Какую же роль в индустриальном развитии прежде сплошь крестьянской страны сыграла система налогообложения, служила ли она тормозом или катализатором экономического роста? Согласно современной экономической теории налоговые поступления являются продуктом двух основных факторов: налоговой ставки и налоговой базы. Рост налогового бремени может приводить к увеличению государственных доходов только до какого-то предела, пока не начнет сокращаться облагаемая налогом часть национального производства. Когда этот предел окажется превышен, рост налоговой ставки приведет не к увеличению, а к сокращению доходов бюджета. Оживления деловой активности можно считать облегчением налогового гнета. Снижение ставки налогообложения приводит к росту производства, который в дальнейшем компенсирует временное уменьшение поступлений556.

В России начала XX в., как мы видели, тяжесть налогового бремени (отношение национального дохода на душу населения к сумме налоговых платежей) являлось вполне сопоставимым с мировым уровнем (не забудем, правда, что Россия значительно отставала от западноевропейских стран по абсолютным размерам национального дохода). Общей линией правительственной политики в пореформенный период был постоянный рост обложения предпринимательских слоев населения, но рост этот по европейским меркам был умеренный, не лишающий предпринимателя стимула к развитию своего дела.

С другой стороны, обеспечивая правовые гарантии занятий частным предпринимательством, способствуя созданию транспортной и кредитной инфраструктуры, защищая молодую российскую промышленность от иностранной конкуренции таможенно-протекционистским барьером, государство, безусловно, способствовало экономическому росту и расширению налоговой базы. За содействие казны промышленности и торговле приходилось платить новыми налогами, объем которых в начале XX в. достиг половины всех прямых податей с населения империи.

Американский историк экономики Александр Гершенкрон в свое время выдвинул оригинальную концепцию, согласно которой государственное вмешательство сыграло решающую роль в индустриализации царской России.
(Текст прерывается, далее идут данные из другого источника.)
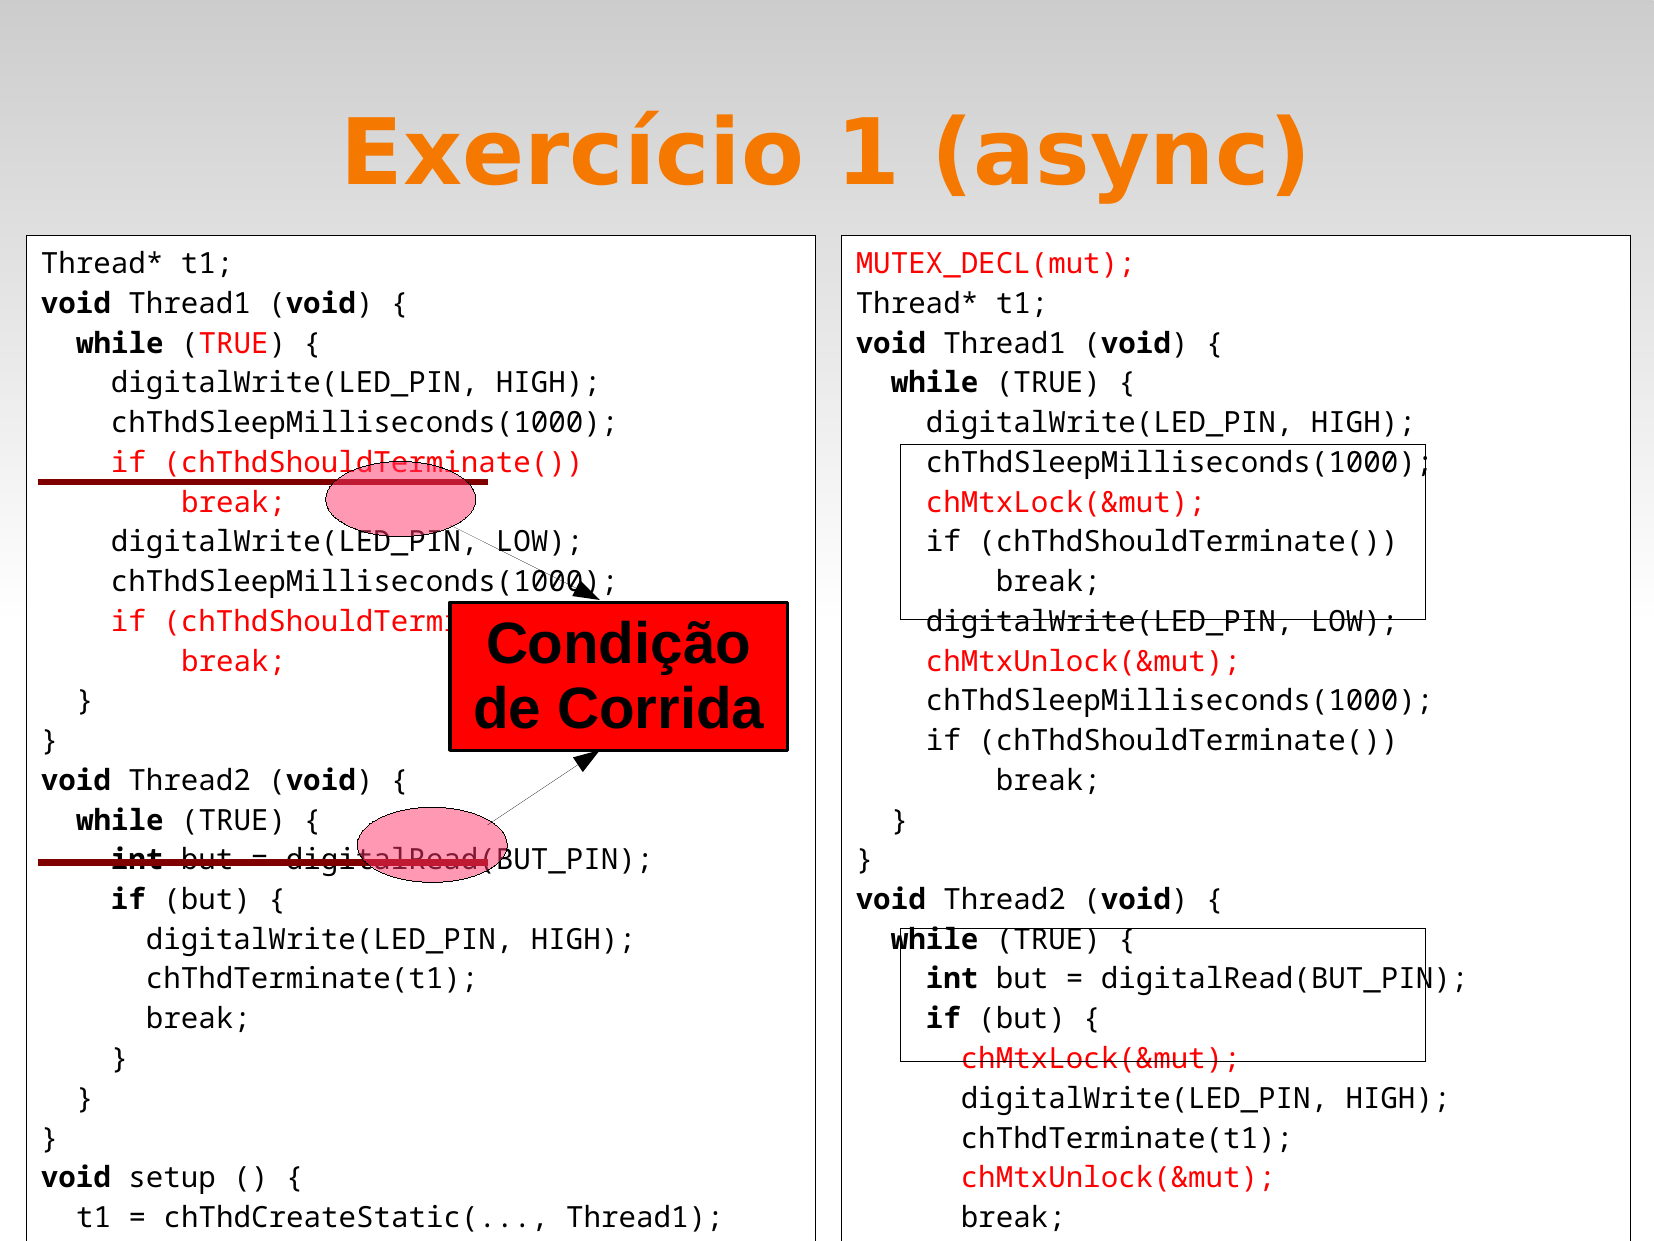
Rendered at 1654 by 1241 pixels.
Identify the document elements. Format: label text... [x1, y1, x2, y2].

text_box Condição de Corrida [450, 602, 788, 751]
title Exercício 1 (async) [82, 49, 1571, 257]
text_box [357, 807, 508, 883]
text_box [325, 461, 476, 537]
text_box Thread* t1; void Thread1 (void) { while (TRUE) { digitalWrite(LED_PIN, HIGH); chThdSleepMilliseconds(1000); if (chThdShouldTerminate()) break; digitalWrite(LED_PIN, LOW); chThdSleepMilliseconds(1000); if (chThdShouldTerminate()) break; } } void Thread2 (void) { while (TRUE) { int but = digitalRead(BUT_PIN); if (but) { digitalWrite(LED_PIN, HIGH); chThdTerminate(t1); break; } } } void setup () { t1 = chThdCreateStatic(..., Thread1); chThdCreateStatic(..., Thread2); } [26, 235, 816, 1176]
text_box MUTEX_DECL(mut); Thread* t1; void Thread1 (void) { while (TRUE) { digitalWrite(LED_PIN, HIGH); chThdSleepMilliseconds(1000); chMtxLock(&mut); if (chThdShouldTerminate()) break; digitalWrite(LED_PIN, LOW); chMtxUnlock(&mut); chThdSleepMilliseconds(1000); if (chThdShouldTerminate()) break; } } void Thread2 (void) { while (TRUE) { int but = digitalRead(BUT_PIN); if (but) { chMtxLock(&mut); digitalWrite(LED_PIN, HIGH); chThdTerminate(t1); chMtxUnlock(&mut); break; } } } void setup () { t1 = chThdCreateStatic(..., Thread1); chThdCreateStatic(..., Thread2); } [841, 235, 1631, 1241]
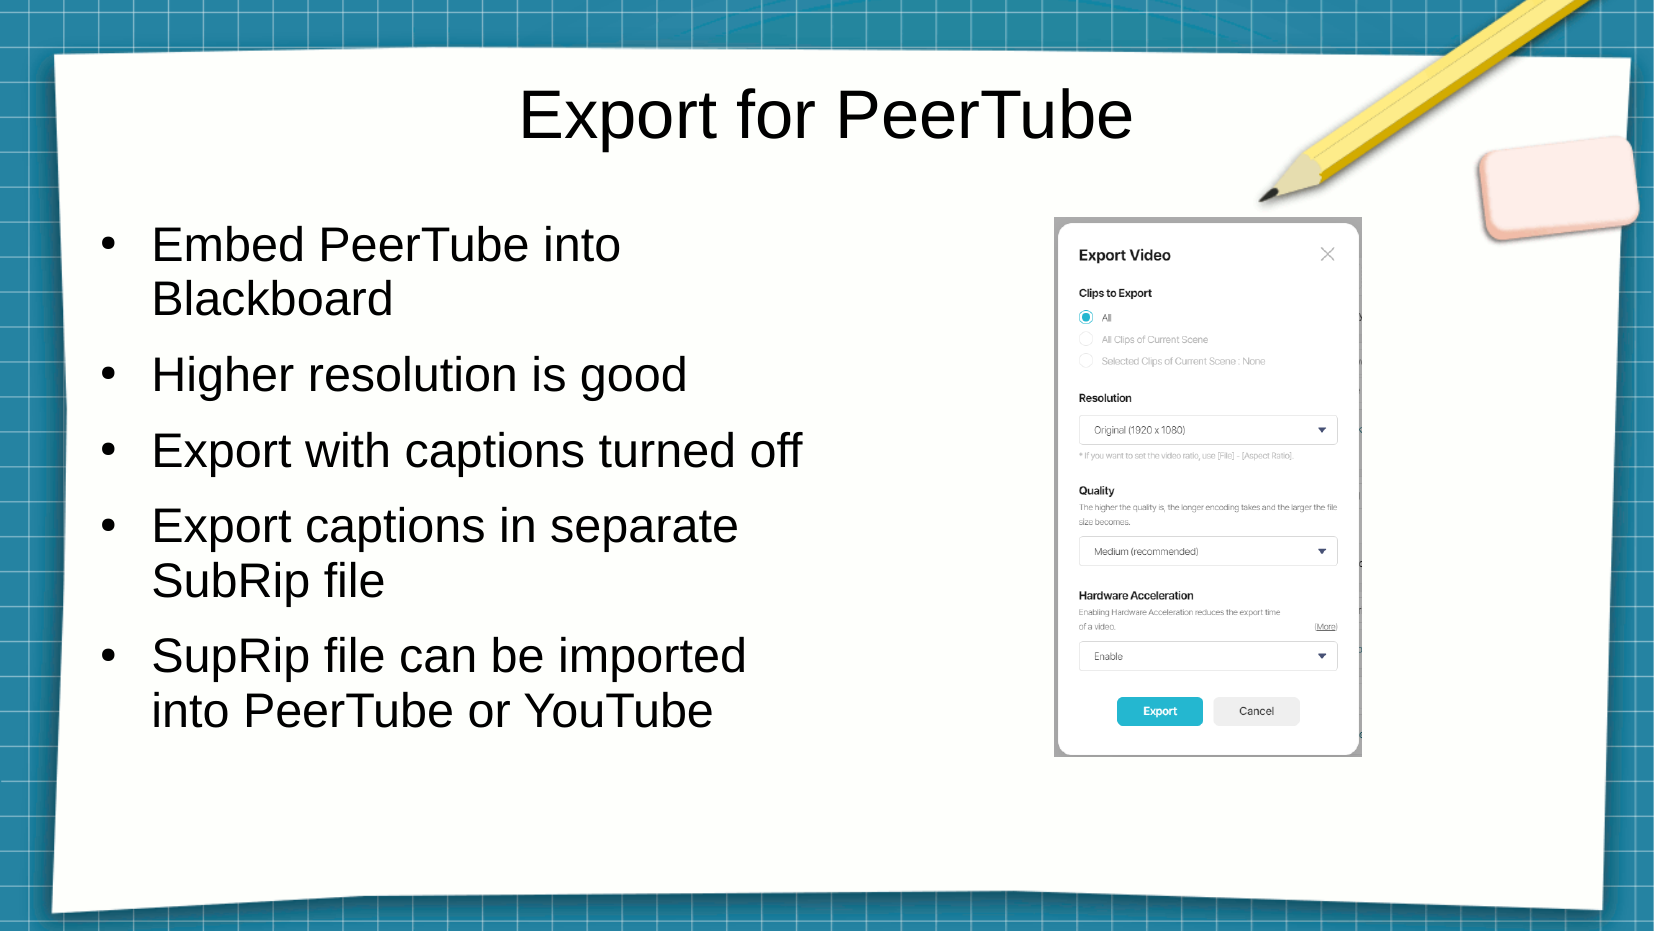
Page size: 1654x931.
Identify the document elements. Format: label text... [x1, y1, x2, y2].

list Embed PeerTube into Blackboard Higher resolution is good Export with captions turned off Export captions in separate SubRip file SupRip file can be imported into PeerTube or YouTube [82, 217, 809, 758]
title Export for PeerTube [82, 37, 1571, 193]
picture [0, 0, 1654, 931]
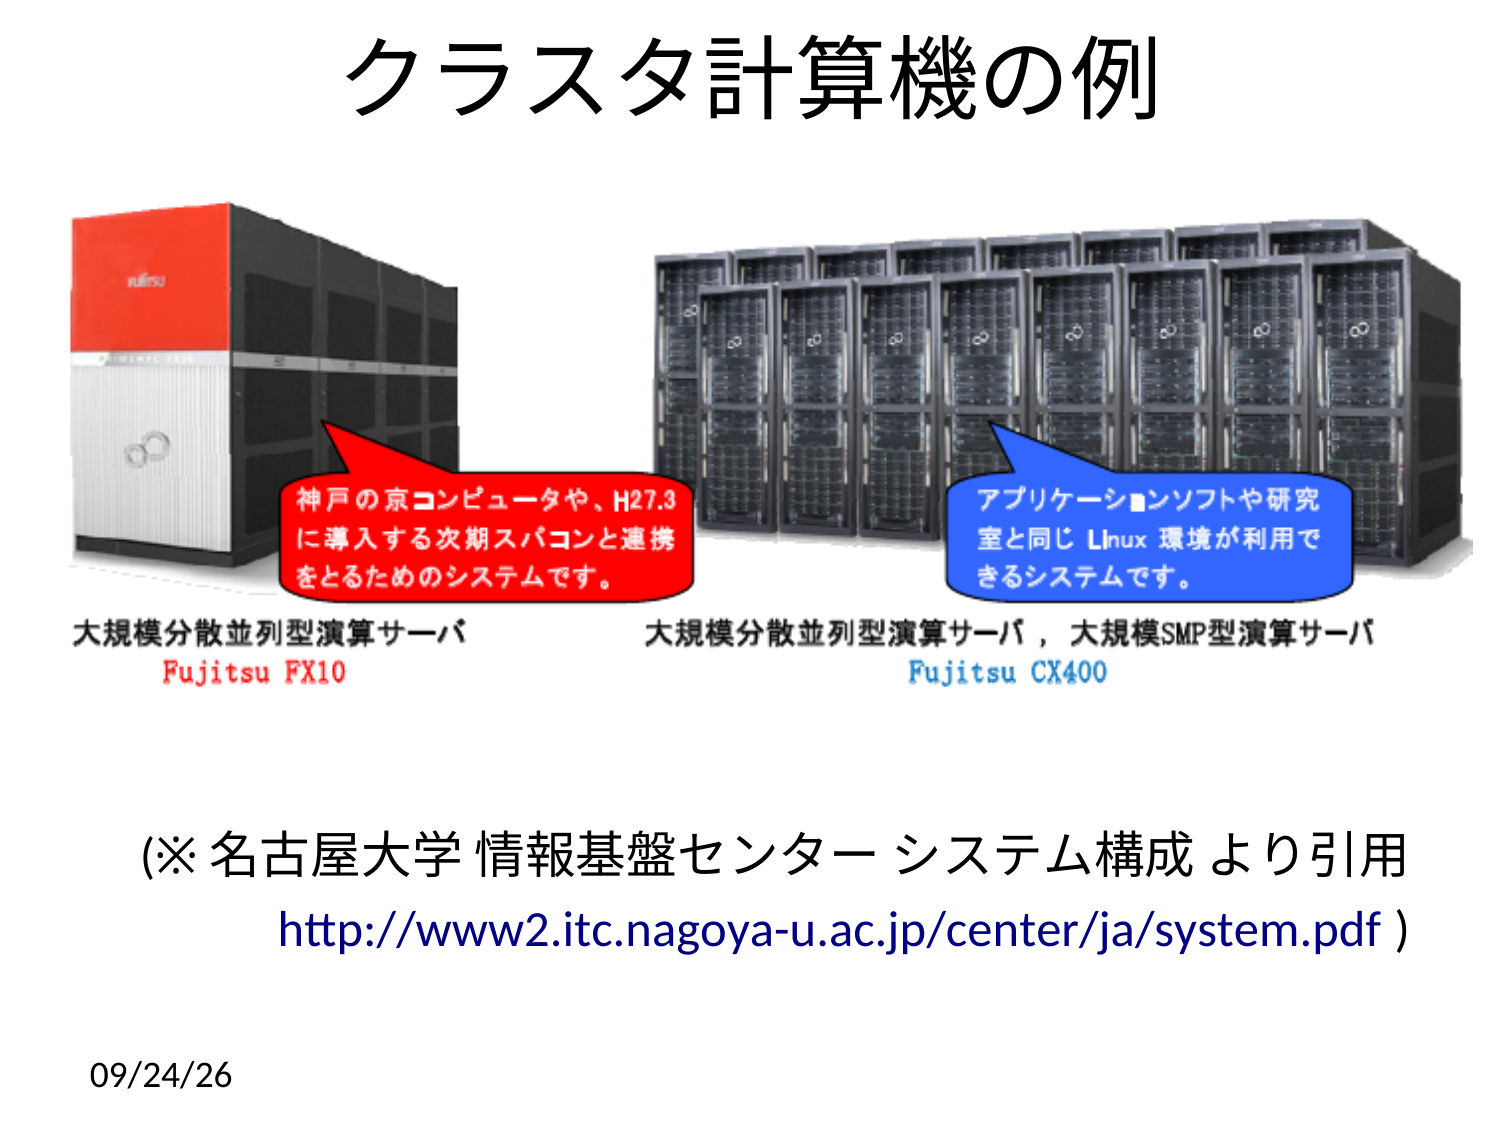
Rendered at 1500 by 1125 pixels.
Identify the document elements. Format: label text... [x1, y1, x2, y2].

picture [47, 188, 1473, 697]
list (※ 名古屋大学 情報基盤センター システム構成 より引用 http://www2.itc.nagoya-u.ac.jp/center/ja/system.pdf ) [75, 814, 1426, 1006]
title クラスタ計算機の例 [75, 12, 1426, 139]
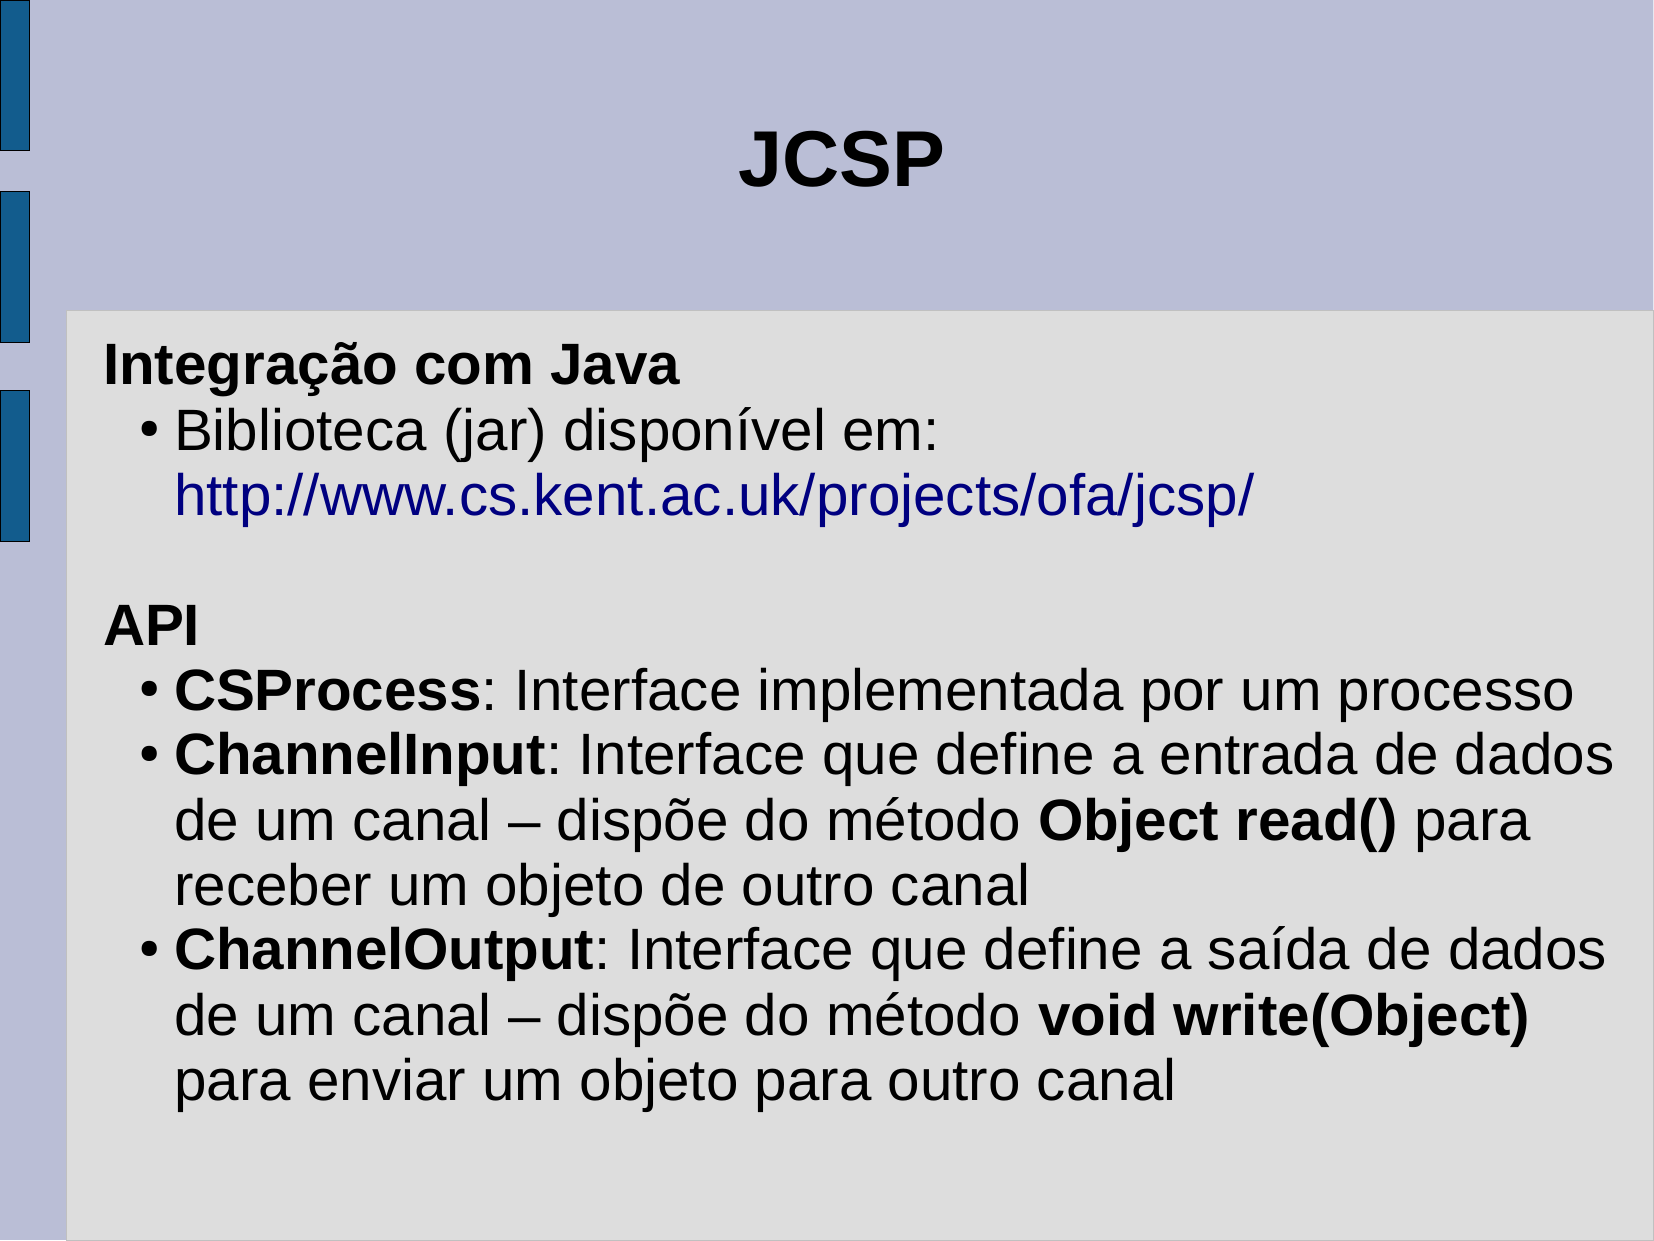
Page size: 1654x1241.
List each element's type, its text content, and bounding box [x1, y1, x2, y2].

text_box Integração com Java Biblioteca (jar) disponível em: http://www.cs.kent.ac.uk/projects/ofa/jcsp/ API CSProcess: Interface implementada por um processo ChannelInput: Interface que define a entrada de dados de um canal – dispõe do método Object read() para receber um objeto de outro canal ChannelOutput: Interface que define a saída de dados de um canal – dispõe do método void write(Object) para enviar um objeto para outro canal [88, 324, 1654, 1229]
text_box JCSP [29, 41, 1654, 278]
Наряду с иностранными инвестициями, экономическая политика правительства послужила, на его взгляд, компенсирующим фактором, позволив патриархальной империи за короткий исторический срок войти в число относительно развитых индустриальных держав557. Стимулирование экономического роста, по Гершенкрону, помимо общепротекционистской политики достигалось путем бюджетного перераспределения налоговых средств из аграрного сектора в индустриальный. Вероятнее всего, это наблюдение явилось своеобразной экстраполяцией на дореволюционный период советской экономической системы, в рамках которой индустриальный рост действительно инициировался бюджетным перераспределением национального дохода, попыткой объяснения промышленного взлета в России прошлого века бюджетными механизмами по аналогии с советской экономикой.

Последующие исследования, впрочем, не подтвердили этого тезиса. Государство действительно играло весьма активную роль в экономической жизни предреволюционной России, но вряд ли можно говорить о «насаждении» им промышленности по каналам перераспределения налоговых средств. Не было обнаружено перелива капиталов через бюджет из аграрного в индустриальный сектор, бюджетная политика позднеимперской России в этом отношении была по крайней мере нейтральной558. В государственном бюджете «непроизводительные», по терминологии того времени, расходы (главным образом, на армию и флот, содержание административного аппарата и обслуживание государственного долга) продолжали преобладать над «производительными» (вложения в государственные имущества и предприятия, бюджетные вливания в частный сектор, расходы на просвещение и т.п.). В канун Первой мировой войны «непроизводительные» расходы российского бюджета составляли около 60% от общего итога, а «производительные» — 40%559.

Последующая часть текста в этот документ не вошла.